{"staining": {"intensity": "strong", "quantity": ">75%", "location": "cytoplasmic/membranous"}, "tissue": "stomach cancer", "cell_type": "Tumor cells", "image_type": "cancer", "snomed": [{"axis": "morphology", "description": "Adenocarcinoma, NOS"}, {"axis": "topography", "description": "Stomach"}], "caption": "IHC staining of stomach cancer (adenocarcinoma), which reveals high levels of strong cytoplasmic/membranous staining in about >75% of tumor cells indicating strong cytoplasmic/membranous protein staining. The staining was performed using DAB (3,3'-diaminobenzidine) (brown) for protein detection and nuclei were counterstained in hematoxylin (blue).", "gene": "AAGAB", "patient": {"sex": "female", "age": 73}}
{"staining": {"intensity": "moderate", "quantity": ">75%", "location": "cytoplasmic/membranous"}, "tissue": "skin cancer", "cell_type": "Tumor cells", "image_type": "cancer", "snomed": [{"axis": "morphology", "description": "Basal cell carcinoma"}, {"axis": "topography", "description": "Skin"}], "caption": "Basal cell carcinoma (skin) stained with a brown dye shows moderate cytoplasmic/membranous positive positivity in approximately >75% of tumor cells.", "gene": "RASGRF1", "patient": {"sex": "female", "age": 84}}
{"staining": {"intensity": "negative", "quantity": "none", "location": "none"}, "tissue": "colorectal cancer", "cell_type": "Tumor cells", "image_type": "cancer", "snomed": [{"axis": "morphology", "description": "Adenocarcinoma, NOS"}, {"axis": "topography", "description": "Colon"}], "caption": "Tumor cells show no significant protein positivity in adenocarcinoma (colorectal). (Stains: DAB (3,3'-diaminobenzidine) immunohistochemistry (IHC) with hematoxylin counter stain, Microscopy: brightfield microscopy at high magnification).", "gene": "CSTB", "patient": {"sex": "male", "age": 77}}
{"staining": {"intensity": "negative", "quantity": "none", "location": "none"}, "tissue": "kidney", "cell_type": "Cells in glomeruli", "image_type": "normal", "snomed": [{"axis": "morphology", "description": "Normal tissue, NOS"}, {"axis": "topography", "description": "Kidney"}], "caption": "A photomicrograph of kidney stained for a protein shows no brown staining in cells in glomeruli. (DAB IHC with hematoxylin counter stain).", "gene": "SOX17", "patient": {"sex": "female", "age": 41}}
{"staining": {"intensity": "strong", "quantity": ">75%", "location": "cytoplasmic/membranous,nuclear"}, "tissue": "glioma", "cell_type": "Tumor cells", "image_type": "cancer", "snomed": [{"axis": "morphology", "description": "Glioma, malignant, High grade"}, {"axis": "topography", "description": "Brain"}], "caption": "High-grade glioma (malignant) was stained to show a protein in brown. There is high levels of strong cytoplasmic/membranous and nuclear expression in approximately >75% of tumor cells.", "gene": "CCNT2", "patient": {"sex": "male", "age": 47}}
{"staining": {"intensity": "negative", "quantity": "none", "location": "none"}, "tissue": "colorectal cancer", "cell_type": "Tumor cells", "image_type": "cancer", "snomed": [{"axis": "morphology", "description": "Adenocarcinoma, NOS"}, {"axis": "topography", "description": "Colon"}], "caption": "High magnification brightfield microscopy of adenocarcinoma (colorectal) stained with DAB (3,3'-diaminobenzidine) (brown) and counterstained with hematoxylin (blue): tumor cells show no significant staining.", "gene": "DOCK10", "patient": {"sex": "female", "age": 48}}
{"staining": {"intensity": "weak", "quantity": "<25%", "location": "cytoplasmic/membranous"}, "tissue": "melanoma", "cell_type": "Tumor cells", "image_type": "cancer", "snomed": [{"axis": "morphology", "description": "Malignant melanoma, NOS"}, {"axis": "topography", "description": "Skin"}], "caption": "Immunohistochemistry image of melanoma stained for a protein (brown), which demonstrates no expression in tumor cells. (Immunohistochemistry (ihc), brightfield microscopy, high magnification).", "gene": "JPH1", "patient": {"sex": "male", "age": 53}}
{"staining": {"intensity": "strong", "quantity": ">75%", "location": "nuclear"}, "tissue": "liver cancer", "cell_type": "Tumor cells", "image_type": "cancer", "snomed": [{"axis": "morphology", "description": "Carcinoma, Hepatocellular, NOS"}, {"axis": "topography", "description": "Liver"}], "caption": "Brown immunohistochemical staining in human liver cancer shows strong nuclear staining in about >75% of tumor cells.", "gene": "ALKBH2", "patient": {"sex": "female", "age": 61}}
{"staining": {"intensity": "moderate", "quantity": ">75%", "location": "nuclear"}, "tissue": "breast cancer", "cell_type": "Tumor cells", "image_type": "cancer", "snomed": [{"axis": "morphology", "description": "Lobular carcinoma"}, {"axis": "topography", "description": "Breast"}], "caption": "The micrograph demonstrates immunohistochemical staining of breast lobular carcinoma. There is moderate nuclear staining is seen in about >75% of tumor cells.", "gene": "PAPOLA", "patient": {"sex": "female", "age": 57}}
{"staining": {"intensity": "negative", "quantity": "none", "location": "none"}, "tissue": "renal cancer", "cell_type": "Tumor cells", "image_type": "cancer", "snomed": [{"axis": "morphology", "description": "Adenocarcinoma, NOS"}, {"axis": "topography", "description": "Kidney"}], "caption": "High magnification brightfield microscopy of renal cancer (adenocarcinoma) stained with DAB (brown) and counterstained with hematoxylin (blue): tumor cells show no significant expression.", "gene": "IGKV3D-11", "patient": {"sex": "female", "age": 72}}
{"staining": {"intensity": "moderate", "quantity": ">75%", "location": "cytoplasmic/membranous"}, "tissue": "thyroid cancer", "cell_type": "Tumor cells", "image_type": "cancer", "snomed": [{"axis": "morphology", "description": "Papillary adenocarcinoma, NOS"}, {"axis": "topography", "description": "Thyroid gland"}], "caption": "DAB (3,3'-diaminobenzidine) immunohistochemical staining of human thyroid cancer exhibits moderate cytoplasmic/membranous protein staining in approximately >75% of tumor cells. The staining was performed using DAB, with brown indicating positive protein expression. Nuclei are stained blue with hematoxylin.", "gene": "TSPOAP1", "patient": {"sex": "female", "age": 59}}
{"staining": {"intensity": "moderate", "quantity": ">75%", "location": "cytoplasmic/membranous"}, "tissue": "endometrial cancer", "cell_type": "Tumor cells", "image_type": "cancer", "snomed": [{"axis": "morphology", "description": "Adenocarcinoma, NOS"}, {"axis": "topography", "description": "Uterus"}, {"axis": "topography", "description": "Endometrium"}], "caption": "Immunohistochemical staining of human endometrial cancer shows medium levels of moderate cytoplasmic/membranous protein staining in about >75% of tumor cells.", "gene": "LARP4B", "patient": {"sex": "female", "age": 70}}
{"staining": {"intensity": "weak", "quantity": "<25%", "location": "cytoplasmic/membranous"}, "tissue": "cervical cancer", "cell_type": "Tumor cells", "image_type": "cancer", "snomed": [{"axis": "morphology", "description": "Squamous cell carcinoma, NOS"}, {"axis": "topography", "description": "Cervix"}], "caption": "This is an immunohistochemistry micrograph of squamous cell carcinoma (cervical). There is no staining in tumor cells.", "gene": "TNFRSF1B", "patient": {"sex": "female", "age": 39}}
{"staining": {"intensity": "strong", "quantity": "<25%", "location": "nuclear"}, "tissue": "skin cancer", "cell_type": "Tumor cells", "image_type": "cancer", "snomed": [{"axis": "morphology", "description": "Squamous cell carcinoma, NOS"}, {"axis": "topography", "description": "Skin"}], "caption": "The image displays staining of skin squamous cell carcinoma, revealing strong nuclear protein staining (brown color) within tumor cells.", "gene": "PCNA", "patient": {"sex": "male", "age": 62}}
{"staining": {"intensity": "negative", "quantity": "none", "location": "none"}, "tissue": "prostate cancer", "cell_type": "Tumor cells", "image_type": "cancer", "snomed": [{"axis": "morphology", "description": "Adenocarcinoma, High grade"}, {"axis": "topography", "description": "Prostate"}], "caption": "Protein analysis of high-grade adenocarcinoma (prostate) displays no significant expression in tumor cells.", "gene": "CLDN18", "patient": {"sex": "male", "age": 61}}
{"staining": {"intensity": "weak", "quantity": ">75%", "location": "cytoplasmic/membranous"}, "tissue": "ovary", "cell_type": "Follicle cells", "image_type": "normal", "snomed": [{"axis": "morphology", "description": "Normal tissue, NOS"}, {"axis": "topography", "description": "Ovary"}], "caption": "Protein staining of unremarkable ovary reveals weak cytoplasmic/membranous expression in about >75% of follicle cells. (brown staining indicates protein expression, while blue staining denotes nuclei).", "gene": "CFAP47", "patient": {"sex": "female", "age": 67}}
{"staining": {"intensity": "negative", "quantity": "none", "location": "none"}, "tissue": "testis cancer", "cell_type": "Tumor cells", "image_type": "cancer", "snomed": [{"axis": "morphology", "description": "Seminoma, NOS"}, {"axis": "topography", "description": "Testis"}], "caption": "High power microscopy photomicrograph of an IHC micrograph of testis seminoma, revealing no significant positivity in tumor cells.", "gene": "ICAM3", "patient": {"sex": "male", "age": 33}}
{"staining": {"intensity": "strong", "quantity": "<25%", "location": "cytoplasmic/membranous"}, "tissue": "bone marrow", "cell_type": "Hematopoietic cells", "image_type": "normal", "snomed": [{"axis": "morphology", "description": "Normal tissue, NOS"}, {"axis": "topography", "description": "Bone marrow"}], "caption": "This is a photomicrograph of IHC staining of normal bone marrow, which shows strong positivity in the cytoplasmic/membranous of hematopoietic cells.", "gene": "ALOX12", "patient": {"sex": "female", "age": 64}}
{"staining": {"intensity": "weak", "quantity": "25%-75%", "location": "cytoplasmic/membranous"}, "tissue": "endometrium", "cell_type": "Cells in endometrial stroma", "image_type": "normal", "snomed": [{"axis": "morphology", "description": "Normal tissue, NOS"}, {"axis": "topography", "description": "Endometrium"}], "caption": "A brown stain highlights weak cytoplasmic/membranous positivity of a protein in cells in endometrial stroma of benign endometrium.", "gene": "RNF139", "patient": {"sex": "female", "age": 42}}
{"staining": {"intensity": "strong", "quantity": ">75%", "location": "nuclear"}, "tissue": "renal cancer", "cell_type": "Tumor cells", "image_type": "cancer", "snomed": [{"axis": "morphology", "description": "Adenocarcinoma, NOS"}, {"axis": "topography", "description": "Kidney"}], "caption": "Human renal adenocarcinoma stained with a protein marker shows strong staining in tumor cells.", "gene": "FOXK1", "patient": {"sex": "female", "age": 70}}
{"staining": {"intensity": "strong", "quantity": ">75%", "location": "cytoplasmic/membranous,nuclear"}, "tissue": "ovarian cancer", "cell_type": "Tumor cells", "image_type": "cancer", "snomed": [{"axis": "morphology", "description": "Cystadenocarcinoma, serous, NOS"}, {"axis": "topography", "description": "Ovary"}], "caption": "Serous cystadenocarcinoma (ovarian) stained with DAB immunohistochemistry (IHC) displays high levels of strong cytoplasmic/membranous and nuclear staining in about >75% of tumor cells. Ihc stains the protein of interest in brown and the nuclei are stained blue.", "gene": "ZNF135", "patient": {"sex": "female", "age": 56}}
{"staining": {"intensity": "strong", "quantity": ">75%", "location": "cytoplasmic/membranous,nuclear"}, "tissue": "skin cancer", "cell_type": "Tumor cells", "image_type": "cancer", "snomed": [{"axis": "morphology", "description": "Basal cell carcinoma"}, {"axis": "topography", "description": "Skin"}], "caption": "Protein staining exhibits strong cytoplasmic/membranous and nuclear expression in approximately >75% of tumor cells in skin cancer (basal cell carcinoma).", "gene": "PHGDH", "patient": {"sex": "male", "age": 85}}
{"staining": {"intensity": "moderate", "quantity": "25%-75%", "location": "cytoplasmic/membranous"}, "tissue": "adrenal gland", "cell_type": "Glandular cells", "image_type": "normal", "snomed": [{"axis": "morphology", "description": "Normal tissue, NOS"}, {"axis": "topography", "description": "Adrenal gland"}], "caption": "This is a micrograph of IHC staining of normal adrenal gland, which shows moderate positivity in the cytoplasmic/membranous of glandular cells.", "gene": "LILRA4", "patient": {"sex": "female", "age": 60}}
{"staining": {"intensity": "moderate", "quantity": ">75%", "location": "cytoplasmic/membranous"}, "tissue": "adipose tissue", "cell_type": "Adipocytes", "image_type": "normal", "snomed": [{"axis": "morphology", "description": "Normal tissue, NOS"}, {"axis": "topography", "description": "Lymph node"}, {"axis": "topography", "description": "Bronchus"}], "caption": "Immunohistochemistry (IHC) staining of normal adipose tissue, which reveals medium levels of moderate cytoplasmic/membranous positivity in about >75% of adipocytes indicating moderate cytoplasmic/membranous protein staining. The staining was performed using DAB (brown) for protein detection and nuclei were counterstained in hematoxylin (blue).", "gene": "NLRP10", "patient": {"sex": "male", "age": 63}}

__________

**Task prompt:** Output the lines above exactly, but only those between the line holding "microscopy of adenocarcinoma" and the line holding "immunohistochemical staining in", inclusive.

**Answer section:**
{"staining": {"intensity": "negative", "quantity": "none", "location": "none"}, "tissue": "colorectal cancer", "cell_type": "Tumor cells", "image_type": "cancer", "snomed": [{"axis": "morphology", "description": "Adenocarcinoma, NOS"}, {"axis": "topography", "description": "Colon"}], "caption": "High magnification brightfield microscopy of adenocarcinoma (colorectal) stained with DAB (3,3'-diaminobenzidine) (brown) and counterstained with hematoxylin (blue): tumor cells show no significant staining.", "gene": "DOCK10", "patient": {"sex": "female", "age": 48}}
{"staining": {"intensity": "weak", "quantity": "<25%", "location": "cytoplasmic/membranous"}, "tissue": "melanoma", "cell_type": "Tumor cells", "image_type": "cancer", "snomed": [{"axis": "morphology", "description": "Malignant melanoma, NOS"}, {"axis": "topography", "description": "Skin"}], "caption": "Immunohistochemistry image of melanoma stained for a protein (brown), which demonstrates no expression in tumor cells. (Immunohistochemistry (ihc), brightfield microscopy, high magnification).", "gene": "JPH1", "patient": {"sex": "male", "age": 53}}
{"staining": {"intensity": "strong", "quantity": ">75%", "location": "nuclear"}, "tissue": "liver cancer", "cell_type": "Tumor cells", "image_type": "cancer", "snomed": [{"axis": "morphology", "description": "Carcinoma, Hepatocellular, NOS"}, {"axis": "topography", "description": "Liver"}], "caption": "Brown immunohistochemical staining in human liver cancer shows strong nuclear staining in about >75% of tumor cells.", "gene": "ALKBH2", "patient": {"sex": "female", "age": 61}}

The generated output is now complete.